What needs to be done: Word for word, please restate the line that contains "Mūsu piedāvājumi" and all lines after it through the end of the material, minus the pictures.

—————

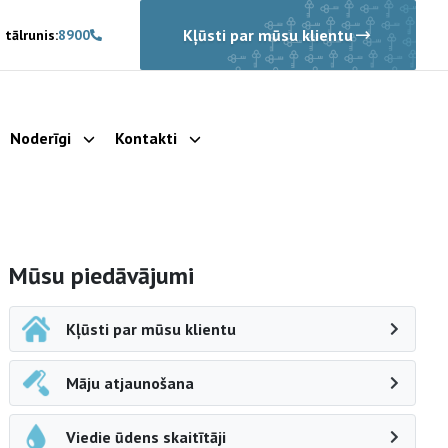
Kļūsti par mūsu klientu
 tālrunis:
8900
Noderīgi
Kontakti
rādīt apakšizvēlni
Parādīt apakšizvēlni
Parādīt apakšizvēlni
Sāna navigācija
Mūsu piedāvājumi
Kļūsti par mūsu klientu
Māju atjaunošana
Viedie ūdens skaitītāji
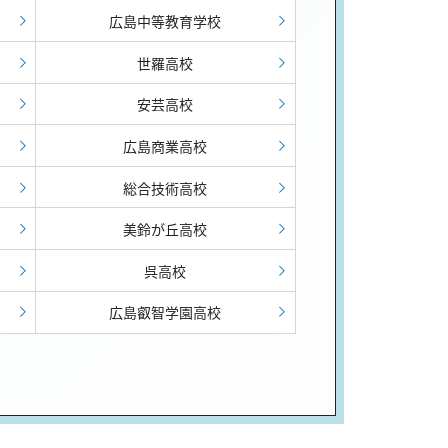
広島中等教育学校
世羅高校
安芸高校
広島商業高校
総合技術高校
美鈴が丘高校
呉高校
広島叡智学園高校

—————

Result of this exercise:
Mūsu piedāvājumi
Kļūsti par mūsu klientu
Māju atjaunošana
Viedie ūdens skaitītāji
広島中等教育学校
世羅高校
安芸高校
広島商業高校
総合技術高校
美鈴が丘高校
呉高校
広島叡智学園高校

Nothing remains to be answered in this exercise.